Please transcribe the data that follows exactly as given, leaving out every picture.
+ + + + +
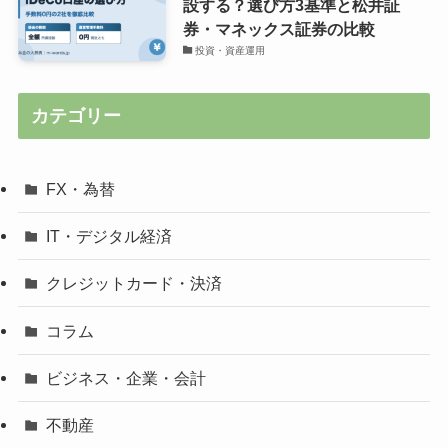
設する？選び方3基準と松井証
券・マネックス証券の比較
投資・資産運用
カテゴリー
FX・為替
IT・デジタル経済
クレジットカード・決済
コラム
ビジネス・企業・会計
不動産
+ + + + +
Solution to this exercise:
設する？選び方3基準と松井証
券・マネックス証券の比較
投資・資産運用
カテゴリー
FX・為替
IT・デジタル経済
クレジットカード・決済
コラム
ビジネス・企業・会計
不動産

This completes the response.